Near-field tools and techniques can be used in a wide range of science cases. We currently have plans to use LEOLens to search for low-frequency intrinsic radio emission from meteors, previously only detected by Obenberger et al. (Reference Obenberger2014) using the Long Wavelength Array (Taylor et al. Reference Taylor2012, LWA). Zhang et al. (Reference Zhang2018) previously attempted to detect the meteor emission using a 322 h MWA observation campaign, but no candidates were identified. The study discarded all the longer MWA baselines and just used the short baselines to mitigate the near-field effect and hence was performed at a much-reduced sensitivity. Given that we now have tools to achieve coherence on near-field objects using the long baselines, we aim to perform a more sensitive search for intrinsic meteor emission with the MWA.
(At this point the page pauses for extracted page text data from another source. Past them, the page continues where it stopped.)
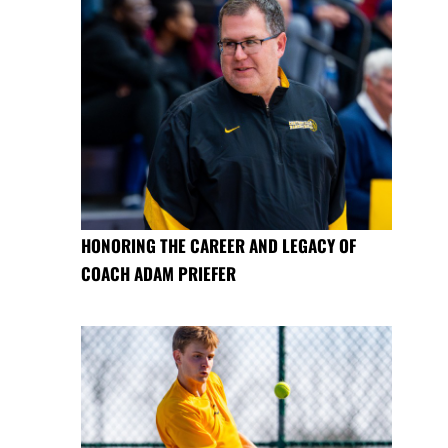
HONORING THE CAREER AND LEGACY OF
COACH ADAM PRIEFER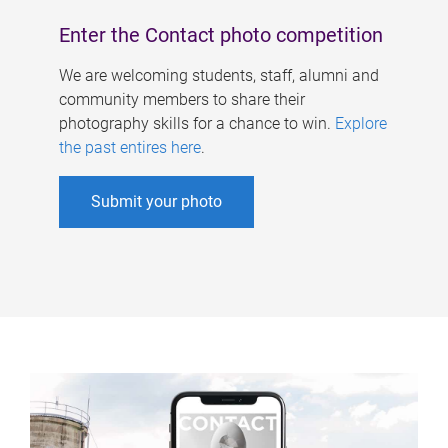
Enter the Contact photo competition
We are welcoming students, staff, alumni and
community members to share their
photography skills for a chance to win.
Explore
the past entires here
.
Submit your photo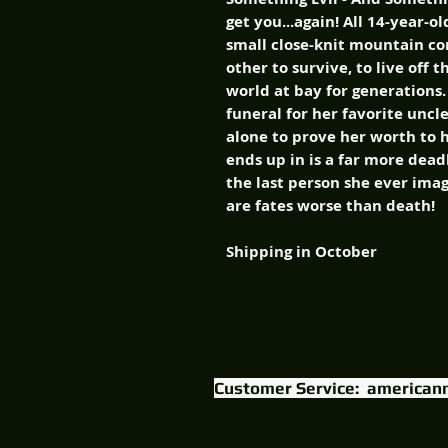
get you...again! All 14-year
small close-knit mountain 
other to survive, to live off 
world at bay for generations
funeral for her favorite uncle
alone to prove her worth to 
ends up in is a far more dead
the last person she ever ima
are fates worse than death!
Shipping in October
Customer Service:
american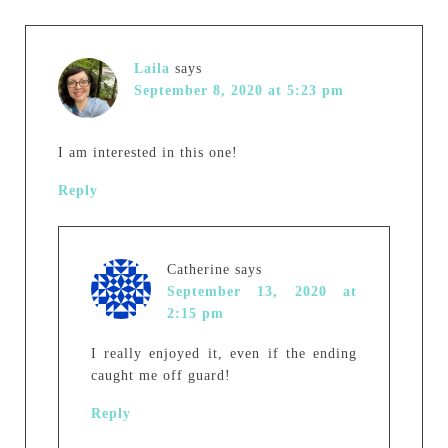
Laila
says
September 8, 2020 at 5:23 pm
I am interested in this one!
Reply
Catherine
says
September 13, 2020 at
2:15 pm
I really enjoyed it, even if the ending
caught me off guard!
Reply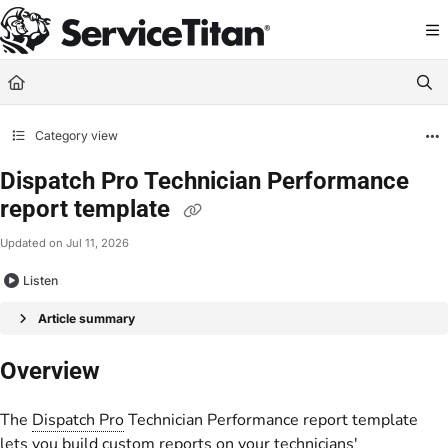
Documentation Index
Fetch the complete documentation index at:
https://help.servicetitan.com/llms.
Use this file to discover all available pages before exploring further.
Category view
Dispatch Pro Technician Performance
report template
Updated on
Jul 11, 2026
Listen
Article summary
Overview
The
Dispatch Pro
Technician Performance report template
lets you build custom reports on your technicians'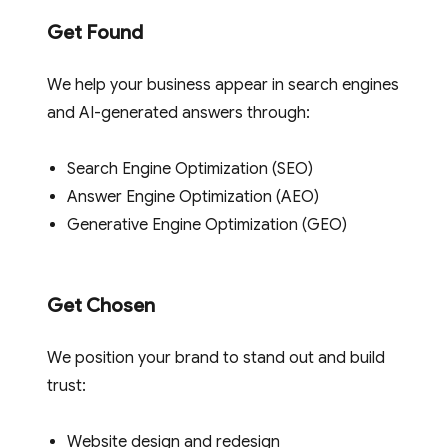
Get Found
We help your business appear in search engines
and AI-generated answers through:
Search Engine Optimization (SEO)
Answer Engine Optimization (AEO)
Generative Engine Optimization (GEO)
Get Chosen
We position your brand to stand out and build
trust:
Website design and redesign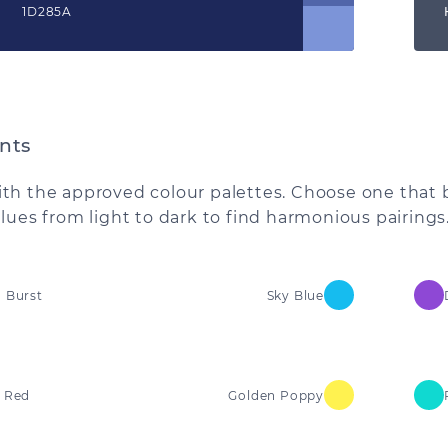
1D285A
nts
th the approved colour palettes. Choose one that 
alues from light to dark to find harmonious pairings
 Burst
Sky Blue
 Red
Golden Poppy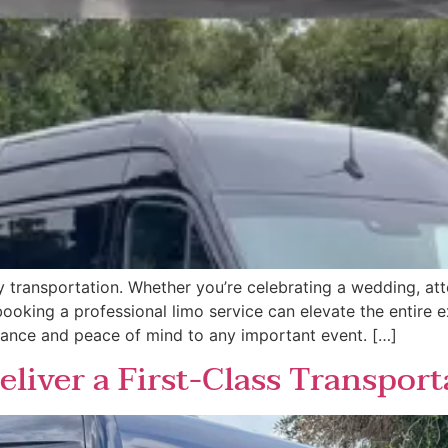
 transportation. Whether you’re celebrating a wedding, at
 booking a professional limo service can elevate the entire
gance and peace of mind to any important event. […]
liver a First-Class Transport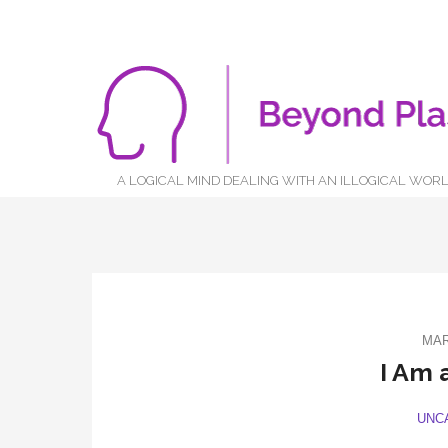
A LOGICAL MIND DEALING WITH AN ILLOGICAL WOR
MAR
I Am 
UNC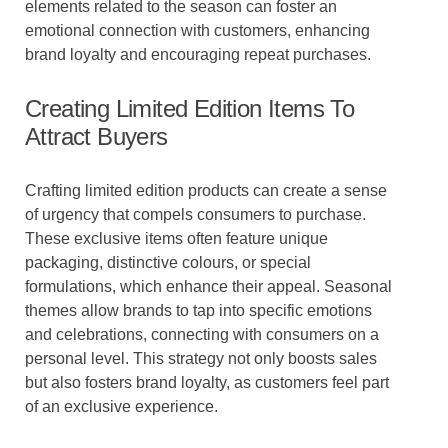
elements related to the season can foster an
emotional connection with customers, enhancing
brand loyalty and encouraging repeat purchases.
Creating Limited Edition Items To
Attract Buyers
Crafting limited edition products can create a sense
of urgency that compels consumers to purchase.
These exclusive items often feature unique
packaging, distinctive colours, or special
formulations, which enhance their appeal. Seasonal
themes allow brands to tap into specific emotions
and celebrations, connecting with consumers on a
personal level. This strategy not only boosts sales
but also fosters brand loyalty, as customers feel part
of an exclusive experience.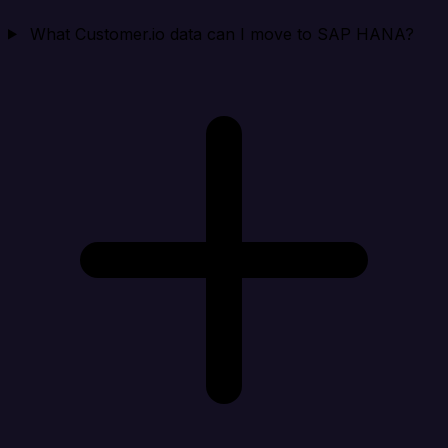
What Customer.io data can I move to SAP HANA?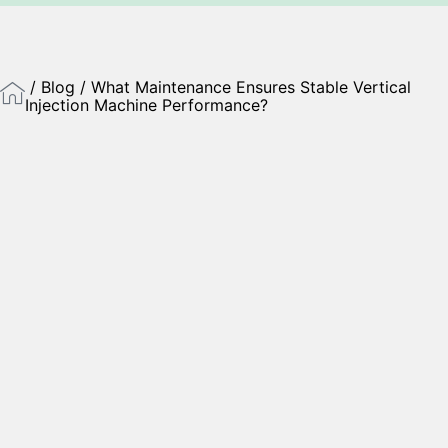
/
Blog
/ What Maintenance Ensures Stable Vertical
Injection Machine Performance?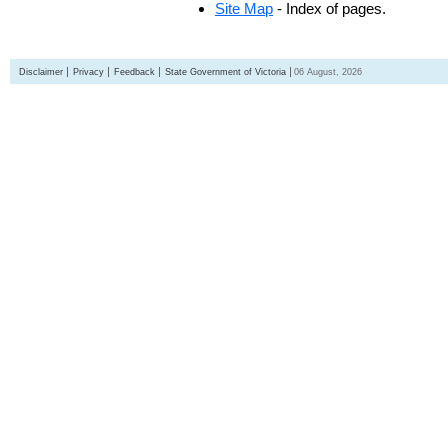
Site Map
- Index of pages.
Disclaimer
Privacy
Feedback
State Government of Victoria
06 August, 2026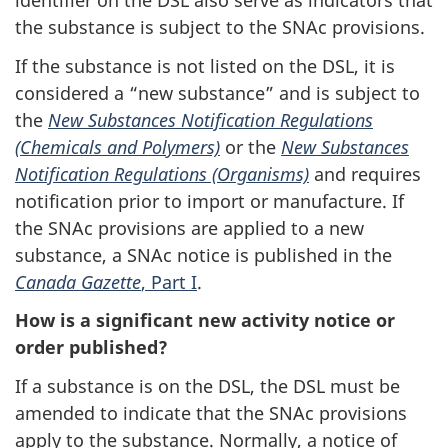
identifier on the DSL also serve as indicators that
the substance is subject to the SNAc provisions.
If the substance is not listed on the DSL, it is
considered a “new substance” and is subject to
the
New Substances Notification Regulations
(Chemicals and Polymers)
or the
New Substances
Notification Regulations (Organisms)
and requires
notification prior to import or manufacture. If
the SNAc provisions are applied to a new
substance, a SNAc notice is published in the
Canada Gazette
, Part I
.
How is a significant new activity notice or
order published?
If a substance is on the DSL, the DSL must be
amended to indicate that the SNAc provisions
apply to the substance. Normally, a notice of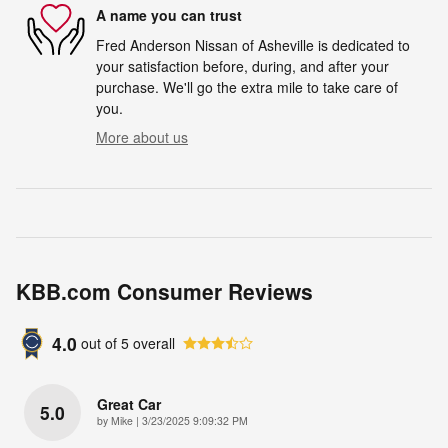
A name you can trust
Fred Anderson Nissan of Asheville is dedicated to
your satisfaction before, during, and after your
purchase. We'll go the extra mile to take care of
you.
More about us
KBB.com Consumer Reviews
4.0
out of
5
overall
Great Car
5.0
on
by
Mike
|
3/23/2025 9:09:32 PM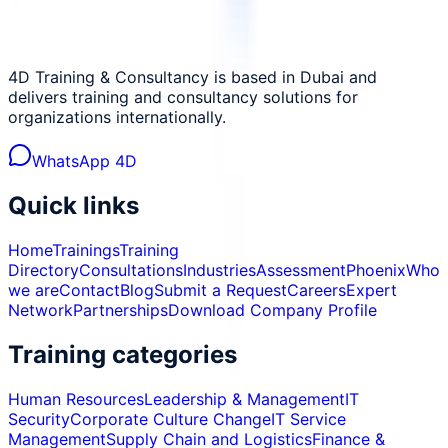
4D Training & Consultancy is based in Dubai and
delivers training and consultancy solutions for
organizations internationally.
WhatsApp 4D
Quick links
Home
Trainings
Training
Directory
Consultations
Industries
Assessment
Phoenix
Who
we are
Contact
Blog
Submit a Request
Careers
Expert
Network
Partnerships
Download Company Profile
Training categories
Human Resources
Leadership & Management
IT
Security
Corporate Culture Change
IT Service
Management
Supply Chain and Logistics
Finance &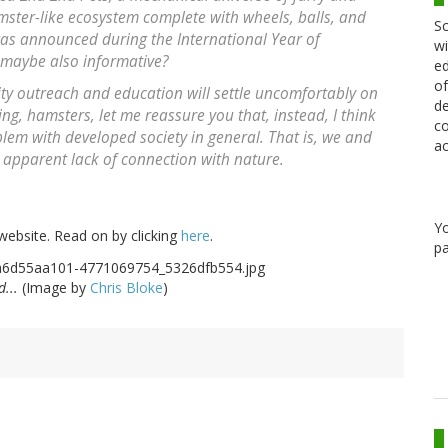
ster-like ecosystem complete with wheels, balls, and
Sc
 was announced during the International Year of
wi
t maybe also informative?
ed
of
ity outreach and education will settle uncomfortably on
de
ng, hamsters, let me reassure you that, instead, I think
co
oblem with developed society in general. That is, we and
ac
 apparent lack of connection with nature.
Y
website. Read on by clicking
here
.
pa
d...
(Image by
Chris Bloke
)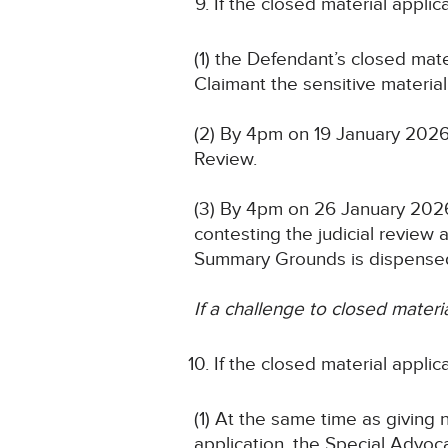
If the closed material appli
(1) the Defendant’s closed mat
Claimant the sensitive material 
(2) By 4pm on 19 January 2026
Review.
(3) By 4pm on 26 January 2026
contesting the judicial revie
Summary Grounds is dispensed
If a challenge to closed materi
If the closed material appli
(1) At the same time as giving 
application, the Special Advoca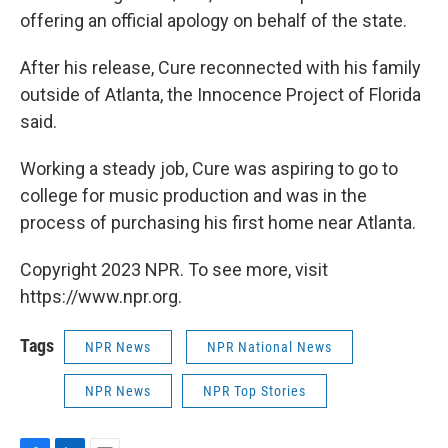
offering an official apology on behalf of the state.
After his release, Cure reconnected with his family
outside of Atlanta, the Innocence Project of Florida
said.
Working a steady job, Cure was aspiring to go to
college for music production and was in the
process of purchasing his first home near Atlanta.
Copyright 2023 NPR. To see more, visit
https://www.npr.org.
Tags
NPR News
NPR National News
NPR News
NPR Top Stories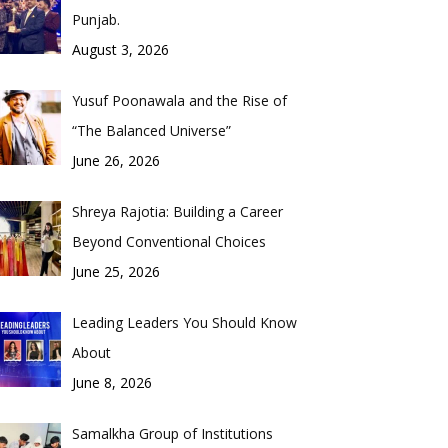
Punjab.
August 3, 2026
Yusuf Poonawala and the Rise of
“The Balanced Universe”
June 26, 2026
Shreya Rajotia: Building a Career
Beyond Conventional Choices
June 25, 2026
Leading Leaders You Should Know
About
June 8, 2026
Samalkha Group of Institutions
A natural extension of the discussion on residual confusion noise from near-field objects in Section 4.2 is to develop a near-field RFI peeling capability in conjunction with LEOLens. Our preliminary peeling test with the ISS observation used here shows promising results, and we aim to develop this peeling method into a tool for the wider community in the future.